*** Opening Input data ***

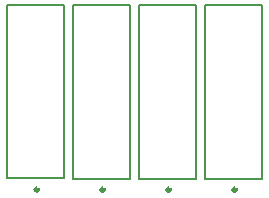
<source format=gbr>
G04 #@! TF.GenerationSoftware,KiCad,Pcbnew,(6.0.5)*
G04 #@! TF.CreationDate,2022-06-02T01:00:37-04:00*
G04 #@! TF.ProjectId,Receiver_Out,52656365-6976-4657-925f-4f75742e6b69,v1*
G04 #@! TF.SameCoordinates,Original*
G04 #@! TF.FileFunction,Other,ECO2*
%FSLAX46Y46*%
G04 Gerber Fmt 4.6, Leading zero omitted, Abs format (unit mm)*
G04 Created by KiCad (PCBNEW (6.0.5)) date 2022-06-02 01:00:37*
%MOMM*%
%LPD*%
G01*
G04 APERTURE LIST*
%ADD10C,0.127000*%
%ADD11C,0.300000*%
G04 APERTURE END LIST*
D10*
X97297000Y-136953600D02*
X97297000Y-151653600D01*
X92497000Y-136953600D02*
X97297000Y-136953600D01*
X92497000Y-151653600D02*
X92497000Y-136953600D01*
X97297000Y-151653600D02*
X92497000Y-151653600D01*
D11*
X95138420Y-152603600D02*
G75*
G03*
X95138420Y-152603600I-141420J0D01*
G01*
D10*
X108473000Y-136953600D02*
X108473000Y-151653600D01*
X108473000Y-151653600D02*
X103673000Y-151653600D01*
X103673000Y-151653600D02*
X103673000Y-136953600D01*
X103673000Y-136953600D02*
X108473000Y-136953600D01*
D11*
X106314420Y-152603600D02*
G75*
G03*
X106314420Y-152603600I-141420J0D01*
G01*
D10*
X86909000Y-136938600D02*
X91709000Y-136938600D01*
X91709000Y-136938600D02*
X91709000Y-151638600D01*
X91709000Y-151638600D02*
X86909000Y-151638600D01*
X86909000Y-151638600D02*
X86909000Y-136938600D01*
D11*
X89550420Y-152588600D02*
G75*
G03*
X89550420Y-152588600I-141420J0D01*
G01*
D10*
X98085000Y-136953600D02*
X102885000Y-136953600D01*
X98085000Y-151653600D02*
X98085000Y-136953600D01*
X102885000Y-136953600D02*
X102885000Y-151653600D01*
X102885000Y-151653600D02*
X98085000Y-151653600D01*
D11*
X100726420Y-152603600D02*
G75*
G03*
X100726420Y-152603600I-141420J0D01*
G01*
M02*

</source>
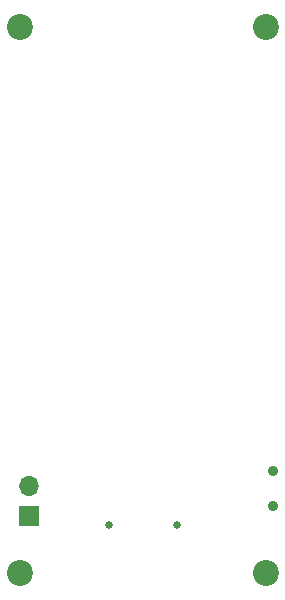
<source format=gbs>
%TF.GenerationSoftware,KiCad,Pcbnew,8.0.8*%
%TF.CreationDate,2025-01-23T20:15:16-05:00*%
%TF.ProjectId,compact_sqm,636f6d70-6163-4745-9f73-716d2e6b6963,rev?*%
%TF.SameCoordinates,Original*%
%TF.FileFunction,Soldermask,Bot*%
%TF.FilePolarity,Negative*%
%FSLAX46Y46*%
G04 Gerber Fmt 4.6, Leading zero omitted, Abs format (unit mm)*
G04 Created by KiCad (PCBNEW 8.0.8) date 2025-01-23 20:15:16*
%MOMM*%
%LPD*%
G01*
G04 APERTURE LIST*
%ADD10C,2.200000*%
%ADD11C,0.650000*%
%ADD12C,0.900000*%
%ADD13R,1.700000X1.700000*%
%ADD14O,1.700000X1.700000*%
G04 APERTURE END LIST*
D10*
%TO.C,H3*%
X150114000Y-124714000D03*
%TD*%
D11*
%TO.C,J1*%
X136810000Y-120712000D03*
X142590000Y-120712000D03*
%TD*%
D10*
%TO.C,H2*%
X150114000Y-78486000D03*
%TD*%
D12*
%TO.C,SW1*%
X150698000Y-119102000D03*
X150698000Y-116102000D03*
%TD*%
D10*
%TO.C,H1*%
X129286000Y-78486000D03*
%TD*%
D13*
%TO.C,BT1*%
X130048000Y-119893000D03*
D14*
X130048000Y-117353000D03*
%TD*%
D10*
%TO.C,H4*%
X129286000Y-124714000D03*
%TD*%
M02*

</source>
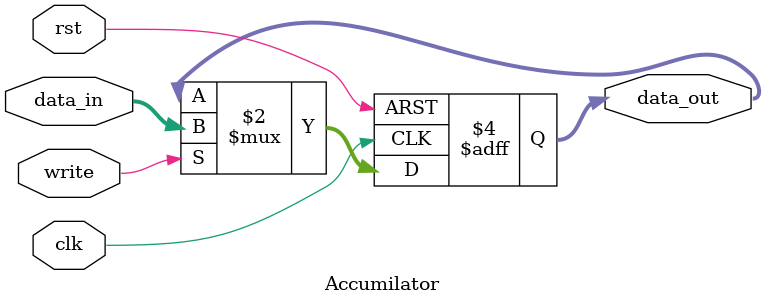
<source format=v>
module Accumilator
        (input clk,write,rst,
        input [15:0] data_in,
        output reg[15:0] data_out);

	always @(posedge clk or posedge rst)
           begin
                 if ( rst ) data_out <= 0;
                 else if ( write ) data_out <= data_in;  
           end

endmodule
           
</source>
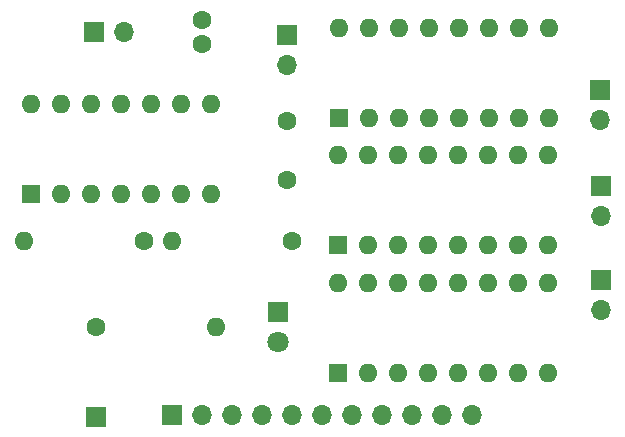
<source format=gbr>
%TF.GenerationSoftware,KiCad,Pcbnew,(5.1.9-0-10_14)*%
%TF.CreationDate,2021-04-28T22:00:07-04:00*%
%TF.ProjectId,CLOCK,434c4f43-4b2e-46b6-9963-61645f706362,rev?*%
%TF.SameCoordinates,Original*%
%TF.FileFunction,Copper,L2,Bot*%
%TF.FilePolarity,Positive*%
%FSLAX46Y46*%
G04 Gerber Fmt 4.6, Leading zero omitted, Abs format (unit mm)*
G04 Created by KiCad (PCBNEW (5.1.9-0-10_14)) date 2021-04-28 22:00:07*
%MOMM*%
%LPD*%
G01*
G04 APERTURE LIST*
%TA.AperFunction,ComponentPad*%
%ADD10O,1.700000X1.700000*%
%TD*%
%TA.AperFunction,ComponentPad*%
%ADD11R,1.700000X1.700000*%
%TD*%
%TA.AperFunction,ComponentPad*%
%ADD12O,1.600000X1.600000*%
%TD*%
%TA.AperFunction,ComponentPad*%
%ADD13C,1.600000*%
%TD*%
%TA.AperFunction,ComponentPad*%
%ADD14C,1.800000*%
%TD*%
%TA.AperFunction,ComponentPad*%
%ADD15R,1.800000X1.800000*%
%TD*%
%TA.AperFunction,ComponentPad*%
%ADD16R,1.600000X1.600000*%
%TD*%
G04 APERTURE END LIST*
D10*
%TO.P,J3,2*%
%TO.N,Net-(D2-Pad2)*%
X198475600Y-64782700D03*
D11*
%TO.P,J3,1*%
%TO.N,Net-(C2-Pad2)*%
X198475600Y-62242700D03*
%TD*%
D12*
%TO.P,R4,2*%
%TO.N,Net-(D2-Pad1)*%
X192532000Y-86956900D03*
D13*
%TO.P,R4,1*%
%TO.N,GND*%
X182372000Y-86956900D03*
%TD*%
D14*
%TO.P,D2,2*%
%TO.N,Net-(D2-Pad2)*%
X197789800Y-88290400D03*
D15*
%TO.P,D2,1*%
%TO.N,Net-(D2-Pad1)*%
X197789800Y-85750400D03*
%TD*%
D10*
%TO.P,J7,2*%
%TO.N,Net-(D2-Pad2)*%
X225056700Y-77597000D03*
D11*
%TO.P,J7,1*%
%TO.N,Net-(J7-Pad1)*%
X225056700Y-75057000D03*
%TD*%
D10*
%TO.P,J6,2*%
%TO.N,Net-(D2-Pad2)*%
X224980500Y-69456300D03*
D11*
%TO.P,J6,1*%
%TO.N,Net-(J6-Pad1)*%
X224980500Y-66916300D03*
%TD*%
D10*
%TO.P,J4,2*%
%TO.N,Net-(D2-Pad2)*%
X225069400Y-85521800D03*
D11*
%TO.P,J4,1*%
%TO.N,Net-(J4-Pad1)*%
X225069400Y-82981800D03*
%TD*%
D12*
%TO.P,U4,16*%
%TO.N,VCC*%
X202857100Y-72453500D03*
%TO.P,U4,8*%
%TO.N,GND*%
X220637100Y-80073500D03*
%TO.P,U4,15*%
X205397100Y-72453500D03*
%TO.P,U4,7*%
%TO.N,Net-(U4-Pad7)*%
X218097100Y-80073500D03*
%TO.P,U4,14*%
%TO.N,Net-(U2-Pad12)*%
X207937100Y-72453500D03*
%TO.P,U4,6*%
%TO.N,N/C*%
X215557100Y-80073500D03*
%TO.P,U4,13*%
%TO.N,GND*%
X210477100Y-72453500D03*
%TO.P,U4,5*%
%TO.N,Net-(U4-Pad5)*%
X213017100Y-80073500D03*
%TO.P,U4,12*%
%TO.N,Net-(U3-Pad14)*%
X213017100Y-72453500D03*
%TO.P,U4,4*%
%TO.N,Net-(U4-Pad4)*%
X210477100Y-80073500D03*
%TO.P,U4,11*%
%TO.N,Net-(U4-Pad11)*%
X215557100Y-72453500D03*
%TO.P,U4,3*%
%TO.N,Net-(U4-Pad3)*%
X207937100Y-80073500D03*
%TO.P,U4,10*%
%TO.N,Net-(J7-Pad1)*%
X218097100Y-72453500D03*
%TO.P,U4,2*%
%TO.N,Net-(U4-Pad2)*%
X205397100Y-80073500D03*
%TO.P,U4,9*%
%TO.N,N/C*%
X220637100Y-72453500D03*
D16*
%TO.P,U4,1*%
%TO.N,Net-(U4-Pad1)*%
X202857100Y-80073500D03*
%TD*%
D12*
%TO.P,U3,16*%
%TO.N,VCC*%
X202857100Y-83273900D03*
%TO.P,U3,8*%
%TO.N,GND*%
X220637100Y-90893900D03*
%TO.P,U3,15*%
X205397100Y-83273900D03*
%TO.P,U3,7*%
%TO.N,Net-(U3-Pad7)*%
X218097100Y-90893900D03*
%TO.P,U3,14*%
%TO.N,Net-(U3-Pad14)*%
X207937100Y-83273900D03*
%TO.P,U3,6*%
%TO.N,N/C*%
X215557100Y-90893900D03*
%TO.P,U3,13*%
%TO.N,GND*%
X210477100Y-83273900D03*
%TO.P,U3,5*%
%TO.N,Net-(U3-Pad5)*%
X213017100Y-90893900D03*
%TO.P,U3,12*%
%TO.N,Net-(U3-Pad12)*%
X213017100Y-83273900D03*
%TO.P,U3,4*%
%TO.N,Net-(U3-Pad4)*%
X210477100Y-90893900D03*
%TO.P,U3,11*%
%TO.N,Net-(U3-Pad11)*%
X215557100Y-83273900D03*
%TO.P,U3,3*%
%TO.N,Net-(U3-Pad3)*%
X207937100Y-90893900D03*
%TO.P,U3,10*%
%TO.N,Net-(J4-Pad1)*%
X218097100Y-83273900D03*
%TO.P,U3,2*%
%TO.N,Net-(U3-Pad2)*%
X205397100Y-90893900D03*
%TO.P,U3,9*%
%TO.N,N/C*%
X220637100Y-83273900D03*
D16*
%TO.P,U3,1*%
%TO.N,Net-(U3-Pad1)*%
X202857100Y-90893900D03*
%TD*%
D12*
%TO.P,U2,16*%
%TO.N,VCC*%
X202882500Y-61683900D03*
%TO.P,U2,8*%
%TO.N,GND*%
X220662500Y-69303900D03*
%TO.P,U2,15*%
X205422500Y-61683900D03*
%TO.P,U2,7*%
%TO.N,Net-(U2-Pad7)*%
X218122500Y-69303900D03*
%TO.P,U2,14*%
%TO.N,Net-(U2-Pad14)*%
X207962500Y-61683900D03*
%TO.P,U2,6*%
%TO.N,N/C*%
X215582500Y-69303900D03*
%TO.P,U2,13*%
%TO.N,GND*%
X210502500Y-61683900D03*
%TO.P,U2,5*%
%TO.N,Net-(U2-Pad5)*%
X213042500Y-69303900D03*
%TO.P,U2,12*%
%TO.N,Net-(U2-Pad12)*%
X213042500Y-61683900D03*
%TO.P,U2,4*%
%TO.N,Net-(U2-Pad4)*%
X210502500Y-69303900D03*
%TO.P,U2,11*%
%TO.N,Net-(U2-Pad11)*%
X215582500Y-61683900D03*
%TO.P,U2,3*%
%TO.N,Net-(U2-Pad3)*%
X207962500Y-69303900D03*
%TO.P,U2,10*%
%TO.N,Net-(J6-Pad1)*%
X218122500Y-61683900D03*
%TO.P,U2,2*%
%TO.N,Net-(U2-Pad2)*%
X205422500Y-69303900D03*
%TO.P,U2,9*%
%TO.N,N/C*%
X220662500Y-61683900D03*
D16*
%TO.P,U2,1*%
%TO.N,Net-(U2-Pad1)*%
X202882500Y-69303900D03*
%TD*%
D10*
%TO.P,J5,11*%
%TO.N,Net-(D2-Pad2)*%
X214210900Y-94437200D03*
%TO.P,J5,10*%
X211670900Y-94437200D03*
%TO.P,J5,9*%
X209130900Y-94437200D03*
%TO.P,J5,8*%
X206590900Y-94437200D03*
%TO.P,J5,7*%
X204050900Y-94437200D03*
%TO.P,J5,6*%
X201510900Y-94437200D03*
%TO.P,J5,5*%
X198970900Y-94437200D03*
%TO.P,J5,4*%
X196430900Y-94437200D03*
%TO.P,J5,3*%
X193890900Y-94437200D03*
%TO.P,J5,2*%
X191350900Y-94437200D03*
D11*
%TO.P,J5,1*%
X188810900Y-94437200D03*
%TD*%
D12*
%TO.P,U1,14*%
%TO.N,VCC*%
X176822100Y-68097400D03*
%TO.P,U1,7*%
%TO.N,GND*%
X192062100Y-75717400D03*
%TO.P,U1,13*%
%TO.N,N/C*%
X179362100Y-68097400D03*
%TO.P,U1,6*%
%TO.N,Net-(C2-Pad1)*%
X189522100Y-75717400D03*
%TO.P,U1,12*%
%TO.N,N/C*%
X181902100Y-68097400D03*
%TO.P,U1,5*%
%TO.N,Net-(R2-Pad1)*%
X186982100Y-75717400D03*
%TO.P,U1,11*%
%TO.N,N/C*%
X184442100Y-68097400D03*
%TO.P,U1,4*%
%TO.N,Net-(R2-Pad1)*%
X184442100Y-75717400D03*
%TO.P,U1,10*%
%TO.N,N/C*%
X186982100Y-68097400D03*
%TO.P,U1,3*%
%TO.N,Net-(R2-Pad1)*%
X181902100Y-75717400D03*
%TO.P,U1,9*%
%TO.N,N/C*%
X189522100Y-68097400D03*
%TO.P,U1,2*%
%TO.N,Net-(R1-Pad2)*%
X179362100Y-75717400D03*
%TO.P,U1,8*%
%TO.N,N/C*%
X192062100Y-68097400D03*
D16*
%TO.P,U1,1*%
%TO.N,/HALT*%
X176822100Y-75717400D03*
%TD*%
D12*
%TO.P,R2,2*%
%TO.N,Net-(C2-Pad2)*%
X188798200Y-79705200D03*
D13*
%TO.P,R2,1*%
%TO.N,Net-(R2-Pad1)*%
X198958200Y-79705200D03*
%TD*%
D12*
%TO.P,R1,2*%
%TO.N,Net-(R1-Pad2)*%
X176276000Y-79705200D03*
D13*
%TO.P,R1,1*%
%TO.N,Net-(C2-Pad2)*%
X186436000Y-79705200D03*
%TD*%
D10*
%TO.P,J2,2*%
%TO.N,GND*%
X184734200Y-61963300D03*
D11*
%TO.P,J2,1*%
%TO.N,VCC*%
X182194200Y-61963300D03*
%TD*%
%TO.P,J1,1*%
%TO.N,/HALT*%
X182372000Y-94564200D03*
%TD*%
D13*
%TO.P,C2,2*%
%TO.N,Net-(C2-Pad2)*%
X198551800Y-74545200D03*
%TO.P,C2,1*%
%TO.N,Net-(C2-Pad1)*%
X198551800Y-69545200D03*
%TD*%
%TO.P,C1,2*%
%TO.N,GND*%
X191350900Y-60992000D03*
%TO.P,C1,1*%
%TO.N,VCC*%
X191350900Y-62992000D03*
%TD*%
M02*

</source>
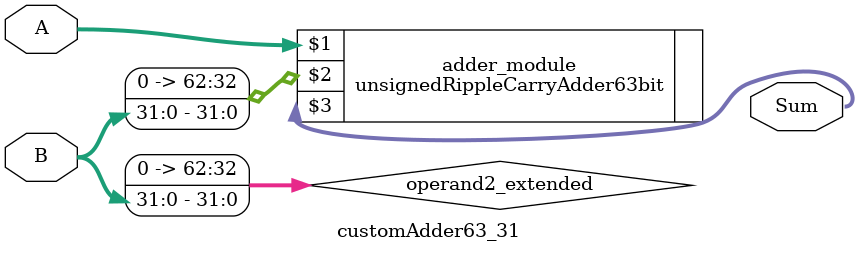
<source format=v>
module customAdder63_31(
                        input [62 : 0] A,
                        input [31 : 0] B,
                        
                        output [63 : 0] Sum
                );

        wire [62 : 0] operand2_extended;
        
        assign operand2_extended =  {31'b0, B};
        
        unsignedRippleCarryAdder63bit adder_module(
            A,
            operand2_extended,
            Sum
        );
        
        endmodule
        
</source>
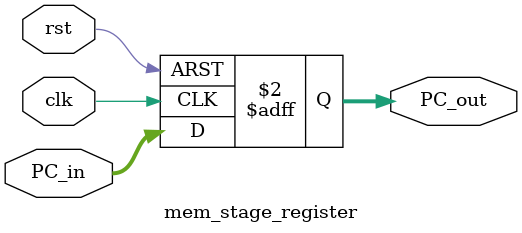
<source format=v>
module mem_stage_register(
  input clk, rst,
  input [31:0] PC_in,
  output reg [31:0] PC_out
);
  always@(posedge clk, posedge rst) begin
    if(rst)
      PC_out <= 32'b0;
    else
      PC_out <= PC_in;
  end
endmodule


</source>
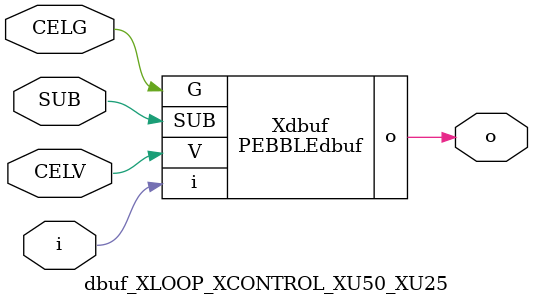
<source format=v>



module PEBBLEdbuf ( o, G, SUB, V, i );

  input V;
  input i;
  input G;
  output o;
  input SUB;
endmodule

//Celera Confidential Do Not Copy dbuf_XLOOP_XCONTROL_XU50_XU25
//Celera Confidential Symbol Generator
//Digital Buffer
module dbuf_XLOOP_XCONTROL_XU50_XU25 (CELV,CELG,i,o,SUB);
input CELV;
input CELG;
input i;
input SUB;
output o;

//Celera Confidential Do Not Copy dbuf
PEBBLEdbuf Xdbuf(
.V (CELV),
.i (i),
.o (o),
.SUB (SUB),
.G (CELG)
);
//,diesize,PEBBLEdbuf

//Celera Confidential Do Not Copy Module End
//Celera Schematic Generator
endmodule

</source>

*** Closing Input data ***

_Your goal_. Working from the entries above, return all lines that contain "CELG".

_Solution below_.
module dbuf_XLOOP_XCONTROL_XU50_XU25 (CELV,CELG,i,o,SUB);
input CELG;
.G (CELG)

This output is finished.